Dados de texto extraídos das páginas
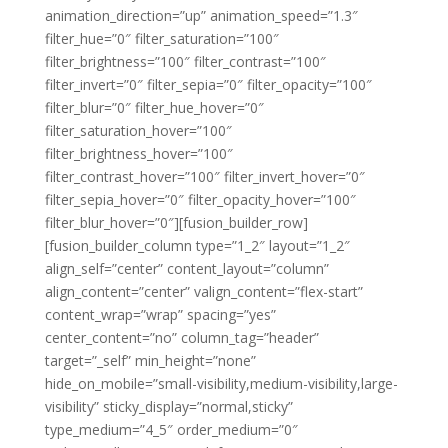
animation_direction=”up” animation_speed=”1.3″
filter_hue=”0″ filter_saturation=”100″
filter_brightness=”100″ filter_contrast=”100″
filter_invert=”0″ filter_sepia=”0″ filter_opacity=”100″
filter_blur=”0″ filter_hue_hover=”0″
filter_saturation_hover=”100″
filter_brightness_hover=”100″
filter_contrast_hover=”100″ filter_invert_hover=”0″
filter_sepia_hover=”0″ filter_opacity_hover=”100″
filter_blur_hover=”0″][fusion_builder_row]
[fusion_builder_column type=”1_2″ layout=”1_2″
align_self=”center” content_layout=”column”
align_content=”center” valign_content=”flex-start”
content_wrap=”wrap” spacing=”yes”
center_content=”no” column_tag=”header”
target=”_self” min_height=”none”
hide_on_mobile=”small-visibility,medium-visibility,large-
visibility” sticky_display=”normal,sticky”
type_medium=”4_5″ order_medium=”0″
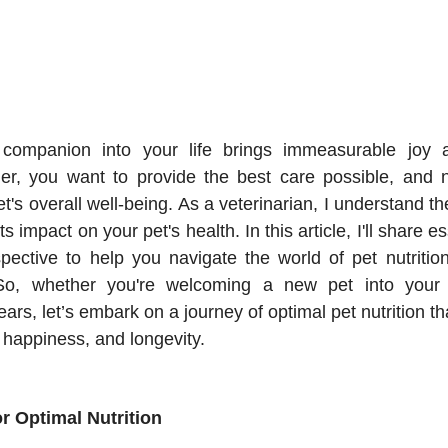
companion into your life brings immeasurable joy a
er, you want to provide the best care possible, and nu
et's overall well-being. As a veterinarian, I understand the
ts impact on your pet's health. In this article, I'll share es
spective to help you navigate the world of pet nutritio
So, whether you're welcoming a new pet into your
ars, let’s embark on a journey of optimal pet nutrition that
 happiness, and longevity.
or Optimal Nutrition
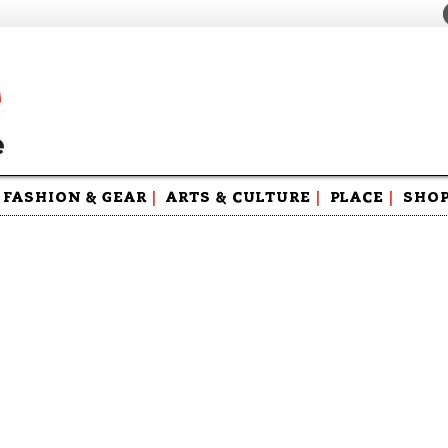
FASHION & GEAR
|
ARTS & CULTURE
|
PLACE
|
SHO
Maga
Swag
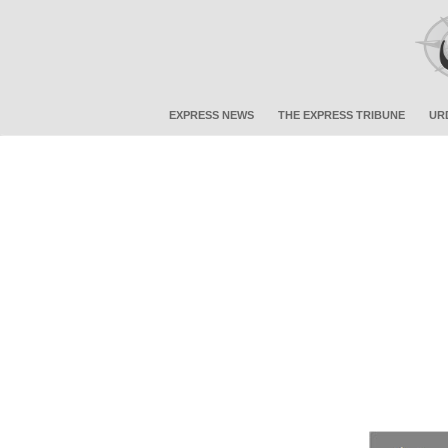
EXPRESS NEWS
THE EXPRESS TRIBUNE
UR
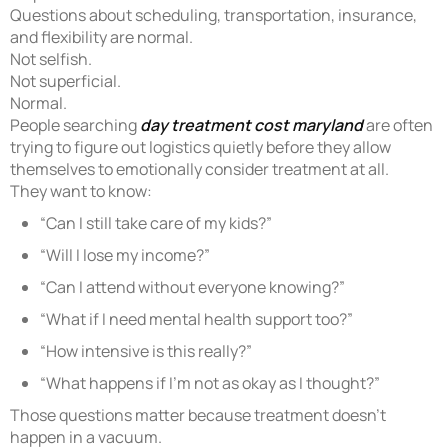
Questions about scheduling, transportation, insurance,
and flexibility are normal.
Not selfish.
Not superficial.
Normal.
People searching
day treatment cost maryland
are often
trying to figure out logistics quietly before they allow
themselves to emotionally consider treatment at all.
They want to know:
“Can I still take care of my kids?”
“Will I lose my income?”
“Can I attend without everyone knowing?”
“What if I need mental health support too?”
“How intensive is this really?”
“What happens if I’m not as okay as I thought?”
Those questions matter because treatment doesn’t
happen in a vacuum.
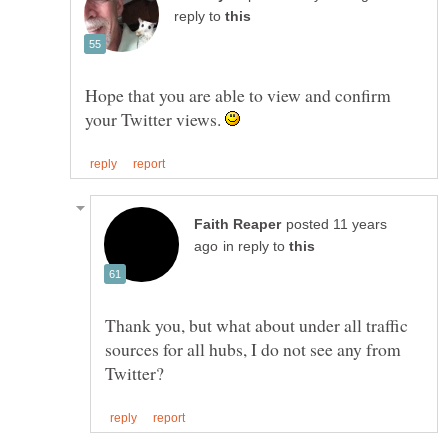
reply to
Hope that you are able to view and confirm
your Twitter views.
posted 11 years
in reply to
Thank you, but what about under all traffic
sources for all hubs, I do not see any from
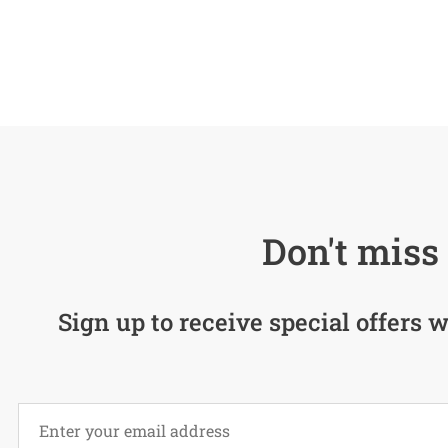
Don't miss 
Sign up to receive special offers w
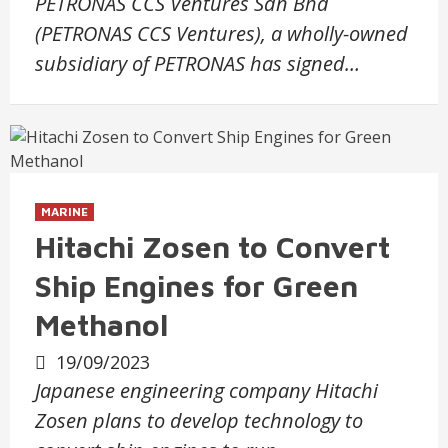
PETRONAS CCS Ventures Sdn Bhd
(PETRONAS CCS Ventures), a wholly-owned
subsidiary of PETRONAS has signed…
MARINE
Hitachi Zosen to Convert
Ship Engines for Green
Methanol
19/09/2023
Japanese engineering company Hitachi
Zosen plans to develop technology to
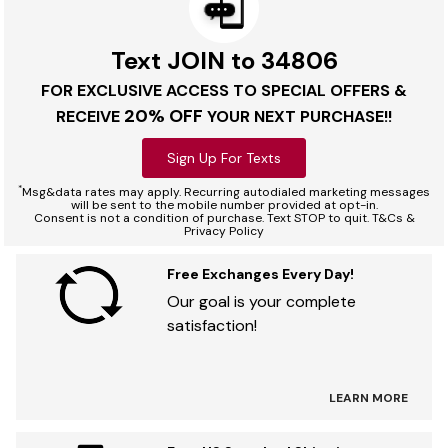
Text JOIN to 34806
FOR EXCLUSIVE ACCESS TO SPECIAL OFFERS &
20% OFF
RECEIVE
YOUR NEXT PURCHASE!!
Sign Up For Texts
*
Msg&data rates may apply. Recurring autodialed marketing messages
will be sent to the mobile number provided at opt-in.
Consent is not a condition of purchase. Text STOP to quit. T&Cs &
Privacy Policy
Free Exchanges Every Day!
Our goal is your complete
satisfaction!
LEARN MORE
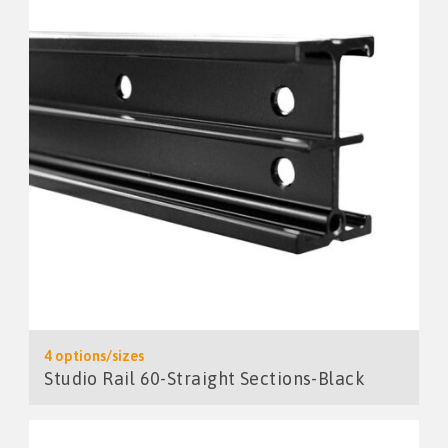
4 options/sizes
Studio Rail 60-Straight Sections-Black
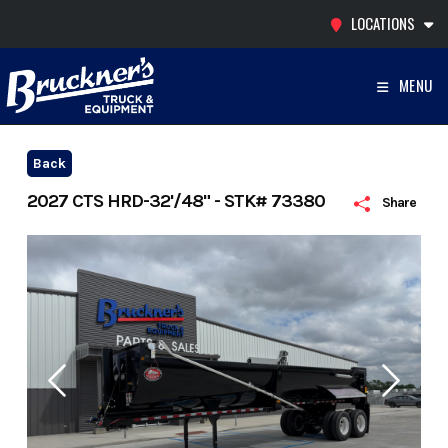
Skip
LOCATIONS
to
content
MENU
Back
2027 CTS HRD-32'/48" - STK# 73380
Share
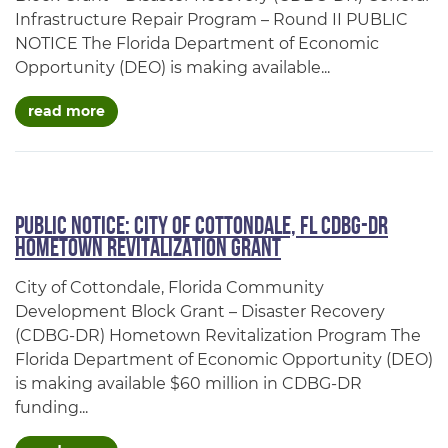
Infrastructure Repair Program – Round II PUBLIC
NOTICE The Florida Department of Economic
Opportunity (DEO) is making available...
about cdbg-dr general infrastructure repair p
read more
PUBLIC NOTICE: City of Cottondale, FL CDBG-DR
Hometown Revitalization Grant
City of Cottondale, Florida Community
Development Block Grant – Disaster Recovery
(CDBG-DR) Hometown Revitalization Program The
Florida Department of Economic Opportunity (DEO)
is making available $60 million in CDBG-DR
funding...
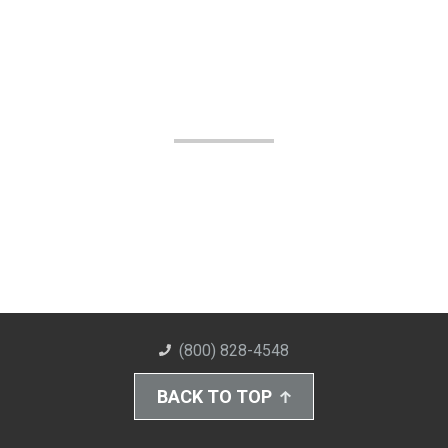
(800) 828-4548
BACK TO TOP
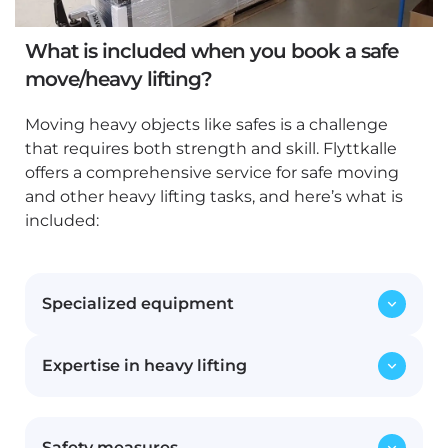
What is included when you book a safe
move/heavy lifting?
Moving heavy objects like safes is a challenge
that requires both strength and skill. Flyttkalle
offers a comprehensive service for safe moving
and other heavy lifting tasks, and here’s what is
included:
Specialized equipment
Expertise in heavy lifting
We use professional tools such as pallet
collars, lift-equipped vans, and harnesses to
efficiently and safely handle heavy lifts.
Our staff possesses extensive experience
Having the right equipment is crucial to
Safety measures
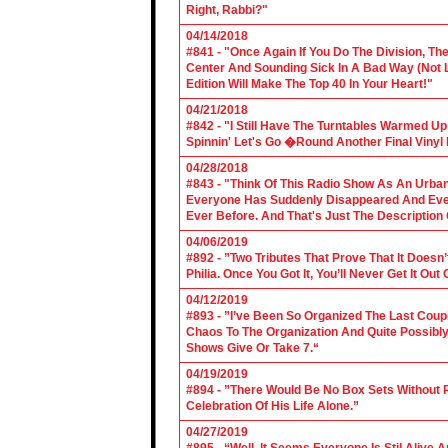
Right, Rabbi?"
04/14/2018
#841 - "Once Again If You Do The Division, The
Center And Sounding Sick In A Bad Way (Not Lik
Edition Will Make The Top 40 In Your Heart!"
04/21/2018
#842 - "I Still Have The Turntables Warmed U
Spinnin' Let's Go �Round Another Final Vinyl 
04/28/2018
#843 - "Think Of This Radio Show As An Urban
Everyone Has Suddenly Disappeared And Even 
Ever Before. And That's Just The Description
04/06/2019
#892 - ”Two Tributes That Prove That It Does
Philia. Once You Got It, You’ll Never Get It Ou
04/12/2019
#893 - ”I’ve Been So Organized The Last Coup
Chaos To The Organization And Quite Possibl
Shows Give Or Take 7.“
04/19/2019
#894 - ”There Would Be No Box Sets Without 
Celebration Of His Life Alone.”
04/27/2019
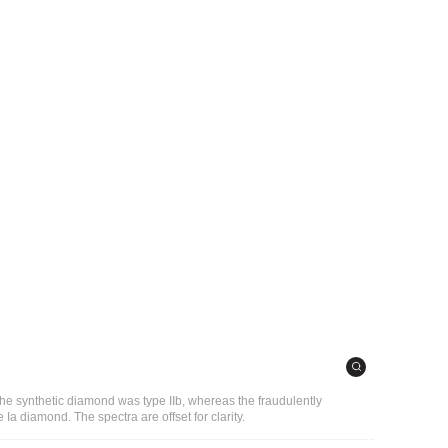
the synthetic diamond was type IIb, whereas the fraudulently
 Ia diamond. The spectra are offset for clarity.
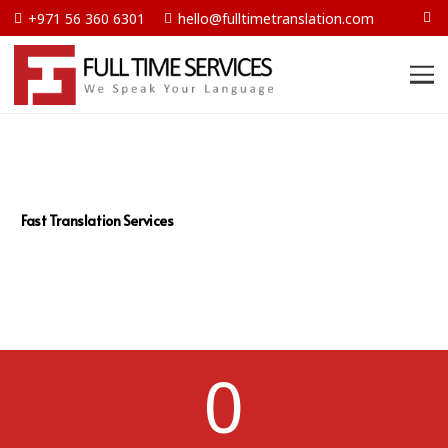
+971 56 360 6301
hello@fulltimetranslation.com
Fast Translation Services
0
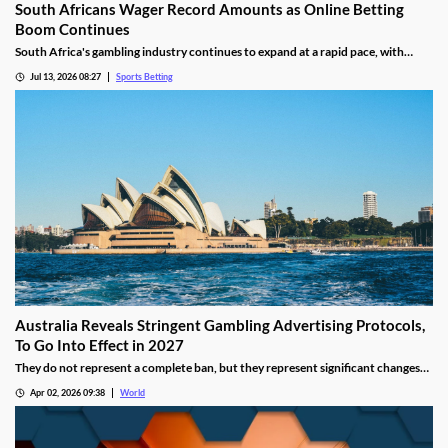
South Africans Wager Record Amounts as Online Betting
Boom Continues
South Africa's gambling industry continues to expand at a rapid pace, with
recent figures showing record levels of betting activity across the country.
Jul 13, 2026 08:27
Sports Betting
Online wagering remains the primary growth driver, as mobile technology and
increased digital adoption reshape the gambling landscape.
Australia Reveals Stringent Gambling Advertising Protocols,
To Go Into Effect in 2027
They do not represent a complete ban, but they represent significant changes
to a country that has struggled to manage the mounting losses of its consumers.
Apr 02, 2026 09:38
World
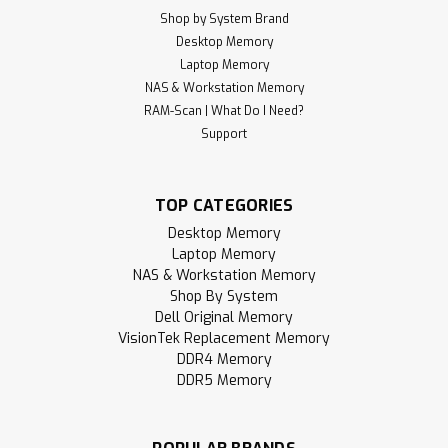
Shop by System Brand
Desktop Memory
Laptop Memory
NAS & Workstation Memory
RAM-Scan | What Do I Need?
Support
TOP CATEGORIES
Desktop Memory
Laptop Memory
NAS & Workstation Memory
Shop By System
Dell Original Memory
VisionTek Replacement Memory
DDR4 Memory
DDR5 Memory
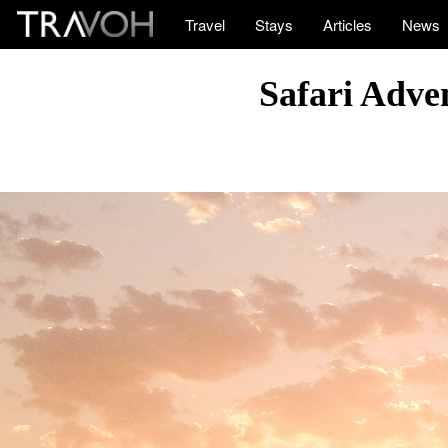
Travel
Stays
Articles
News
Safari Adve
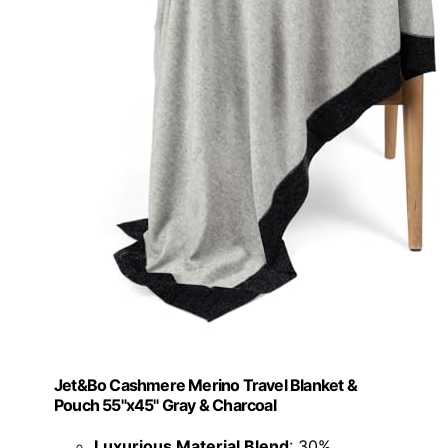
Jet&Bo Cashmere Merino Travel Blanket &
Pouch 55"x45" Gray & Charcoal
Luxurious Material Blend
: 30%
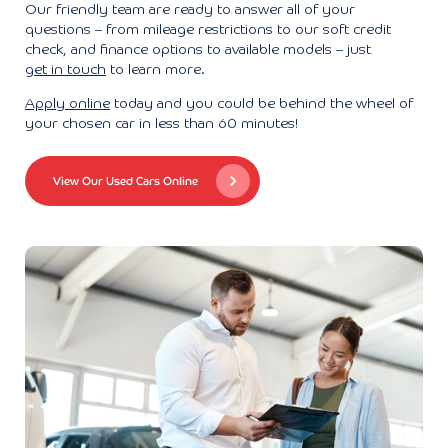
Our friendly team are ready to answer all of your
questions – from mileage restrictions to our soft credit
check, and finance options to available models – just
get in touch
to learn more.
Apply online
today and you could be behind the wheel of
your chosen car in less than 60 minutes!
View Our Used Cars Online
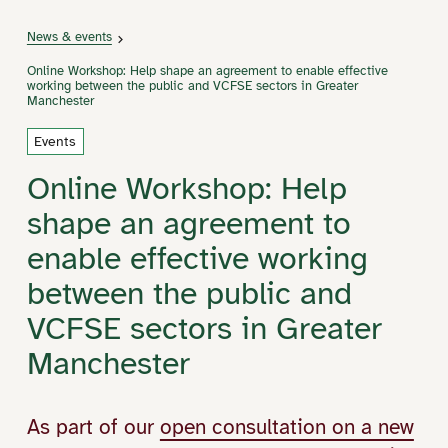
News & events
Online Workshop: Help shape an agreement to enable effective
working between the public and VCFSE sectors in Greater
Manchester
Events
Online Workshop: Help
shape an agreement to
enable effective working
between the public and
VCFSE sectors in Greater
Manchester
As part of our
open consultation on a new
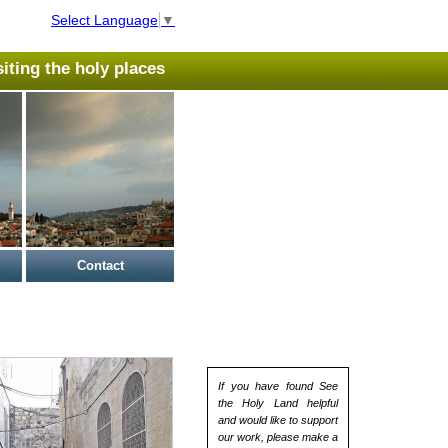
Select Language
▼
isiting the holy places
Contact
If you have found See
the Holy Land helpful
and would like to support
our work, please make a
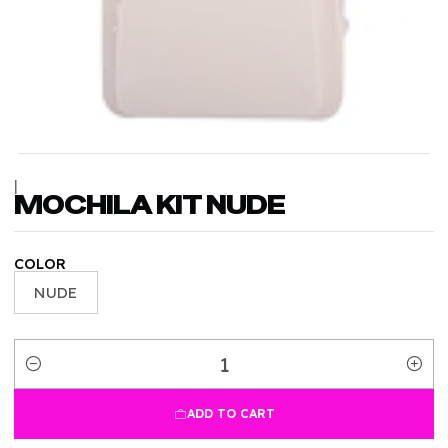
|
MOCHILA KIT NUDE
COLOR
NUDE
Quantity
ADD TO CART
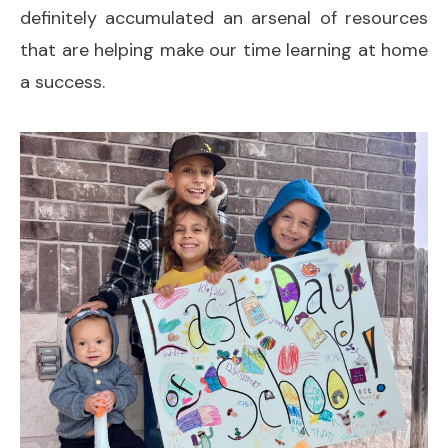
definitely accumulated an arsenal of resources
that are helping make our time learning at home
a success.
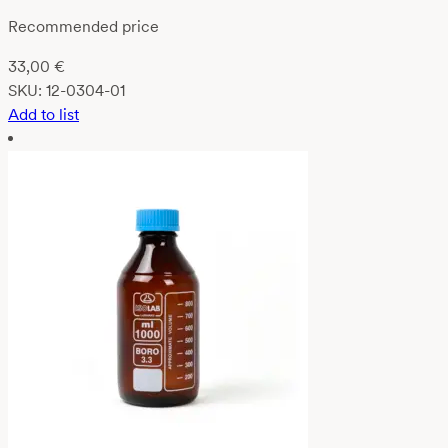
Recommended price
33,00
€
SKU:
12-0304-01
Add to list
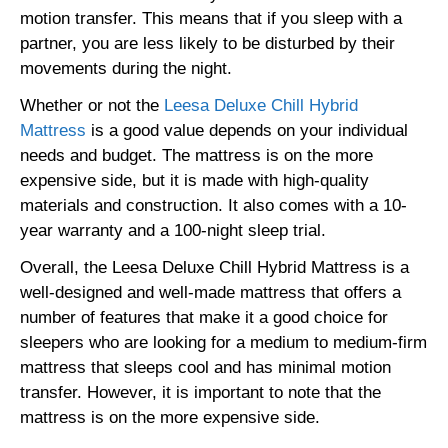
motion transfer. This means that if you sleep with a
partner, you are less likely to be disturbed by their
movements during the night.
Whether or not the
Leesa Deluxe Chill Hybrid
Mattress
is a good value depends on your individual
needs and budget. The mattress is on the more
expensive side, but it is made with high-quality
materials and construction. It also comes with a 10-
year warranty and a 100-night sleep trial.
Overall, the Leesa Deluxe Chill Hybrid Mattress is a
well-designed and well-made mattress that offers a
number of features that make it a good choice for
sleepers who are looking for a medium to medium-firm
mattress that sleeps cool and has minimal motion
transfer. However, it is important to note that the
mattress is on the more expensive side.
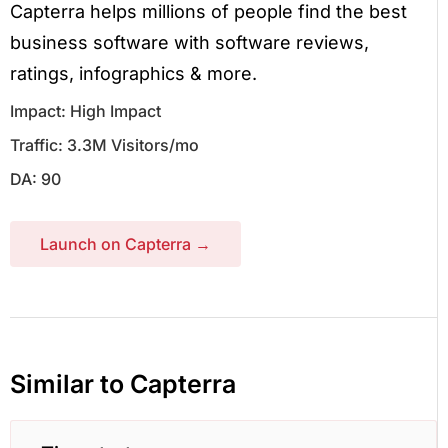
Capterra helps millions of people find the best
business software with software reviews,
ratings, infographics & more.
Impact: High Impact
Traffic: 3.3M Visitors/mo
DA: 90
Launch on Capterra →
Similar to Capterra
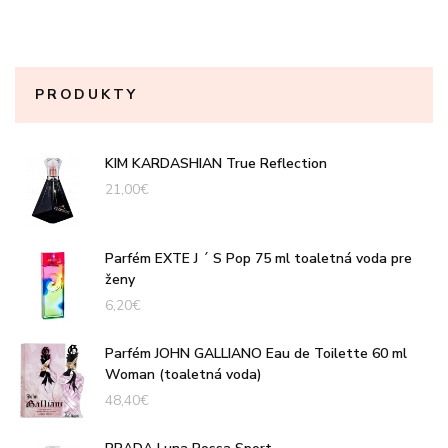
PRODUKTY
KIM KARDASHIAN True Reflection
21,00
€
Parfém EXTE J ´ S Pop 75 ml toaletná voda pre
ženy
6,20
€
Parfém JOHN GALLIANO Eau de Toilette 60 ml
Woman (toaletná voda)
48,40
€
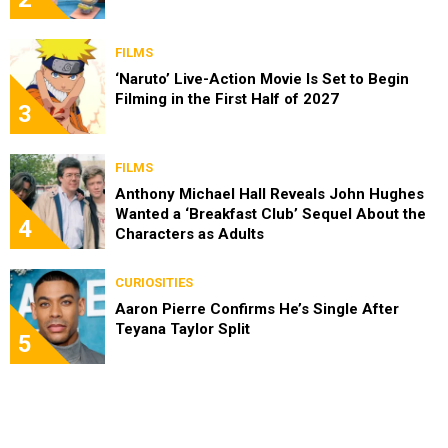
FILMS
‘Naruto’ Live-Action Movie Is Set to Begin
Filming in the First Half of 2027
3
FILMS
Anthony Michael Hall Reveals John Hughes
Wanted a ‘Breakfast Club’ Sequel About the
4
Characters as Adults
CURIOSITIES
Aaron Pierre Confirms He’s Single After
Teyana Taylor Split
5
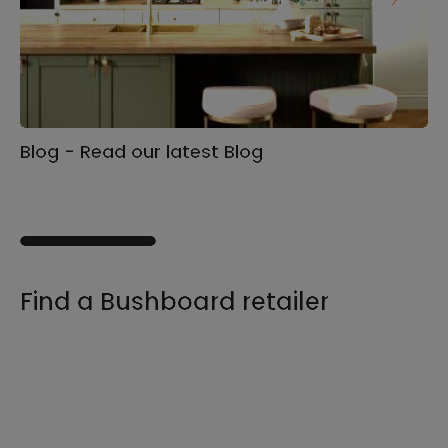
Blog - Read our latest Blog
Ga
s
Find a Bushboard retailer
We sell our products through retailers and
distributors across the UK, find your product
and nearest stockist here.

→ **INSTRUÇÕES**
Informe quantas das linhas acima contêm a palavra "Grant", levando em conta a distinção entre maiúsculas e minúsculas. Responda apenas com o número.

→ **RESPOSTA**
2